Copay is an easy-to-use multi-signature bitcoin wallet developed by BitPay to significantly decrease the risk of Bitcoin theft. When users join a Copay wallet, more than one person must sign every transaction. Users communicate peer-to-peer and the signing keys are stored locally. If the computer of one of the members of the wallet is compromised, the bitcoins can not be transferred without the authorization of another copayer. Copay use cases also include groups where the members don’t trust each other.

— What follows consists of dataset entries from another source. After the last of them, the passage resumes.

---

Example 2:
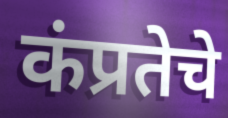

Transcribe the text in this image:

कंप्रतेचे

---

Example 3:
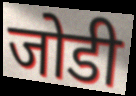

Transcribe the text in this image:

जोडी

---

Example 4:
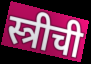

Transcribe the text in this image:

स्त्रीची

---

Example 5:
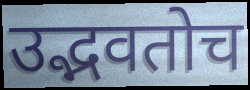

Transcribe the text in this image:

उद्भवतोच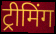
ट्रीमिंगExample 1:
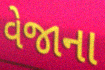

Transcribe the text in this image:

વેજાના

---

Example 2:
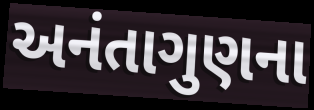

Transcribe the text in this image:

અનંતાગુણના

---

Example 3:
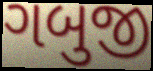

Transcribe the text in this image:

ગબુજી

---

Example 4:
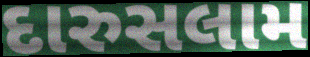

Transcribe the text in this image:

દારુસલામ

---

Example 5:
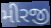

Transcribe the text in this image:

મીરજીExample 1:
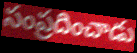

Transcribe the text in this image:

సంప్రదించాడు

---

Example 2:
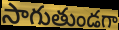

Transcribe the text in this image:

సాగుతుండగా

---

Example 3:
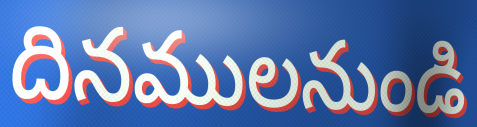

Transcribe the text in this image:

దినములనుండి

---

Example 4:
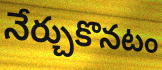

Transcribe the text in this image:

నేర్చుకొనటం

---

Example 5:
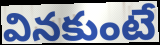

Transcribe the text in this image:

వినకుంటే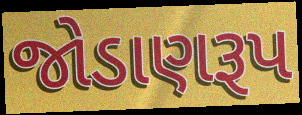
જોડાણરૂપ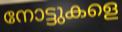
നോട്ടുകളെ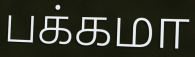
பக்கமா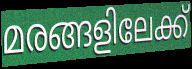
മരങ്ങളിലേക്ക്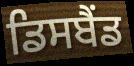
ਡਿਸਬੈਂਡ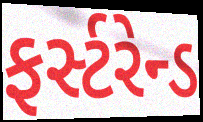
ફર્સ્ટરેન્ડ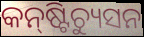
କନ୍‍ଷ୍ଟିଚ୍ୟୁସନ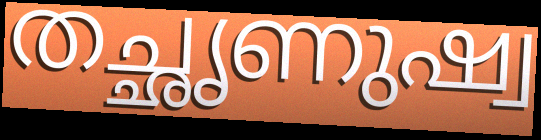
തച്ഛൃണുഷ്വ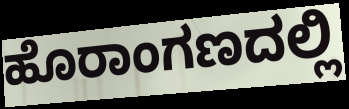
ಹೊರಾಂಗಣದಲ್ಲಿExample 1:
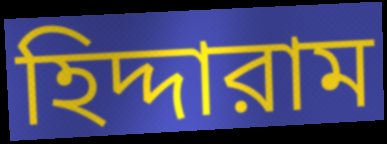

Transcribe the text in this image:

হিদ্দারাম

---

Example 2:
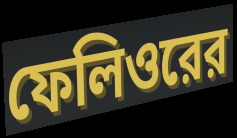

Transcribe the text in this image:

ফেলিওরের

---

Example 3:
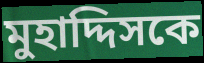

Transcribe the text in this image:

মুহাদ্দিসকে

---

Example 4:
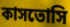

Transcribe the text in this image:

কাসতোসি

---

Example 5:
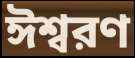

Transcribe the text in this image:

ঈশ্বরণ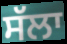
ਸੱਲਾ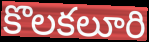
కొలకలూరి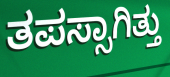
ತಪಸ್ಸಾಗಿತ್ತುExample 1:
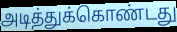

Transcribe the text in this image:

அடித்துக்கொண்டது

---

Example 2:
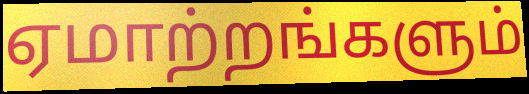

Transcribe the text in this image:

ஏமாற்றங்களும்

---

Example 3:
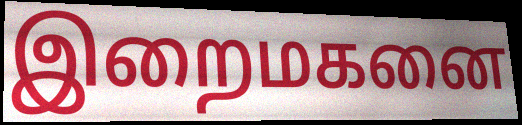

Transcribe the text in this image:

இறைமகனை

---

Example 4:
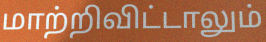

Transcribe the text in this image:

மாற்றிவிட்டாலும்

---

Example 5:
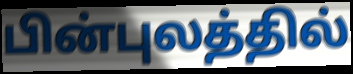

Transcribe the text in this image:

பின்புலத்தில்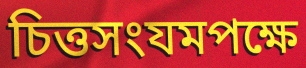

Coinspect performed a brief review of the Copay source code and discovered a design flaw that can be abused to bypass the multi-party authorization mechanism. Any user capable of submitting transaction proposals to the group of copayers can exploit the vulnerability and steal all the wallet’s bitcoins.
The attack starts with an innocent looking transaction proposal; it is initiated by one of the copayers, the amount is small and the destination Bitcoin address already known and trusted by the group. Everything looks normal; but the proposal is specially crafted to force the signers to involuntarily produce what is analogous to a blank check. Once the transaction has the required signatures, the attacker modifies the destination address and amount before broadcasting it to the Bitcoin network.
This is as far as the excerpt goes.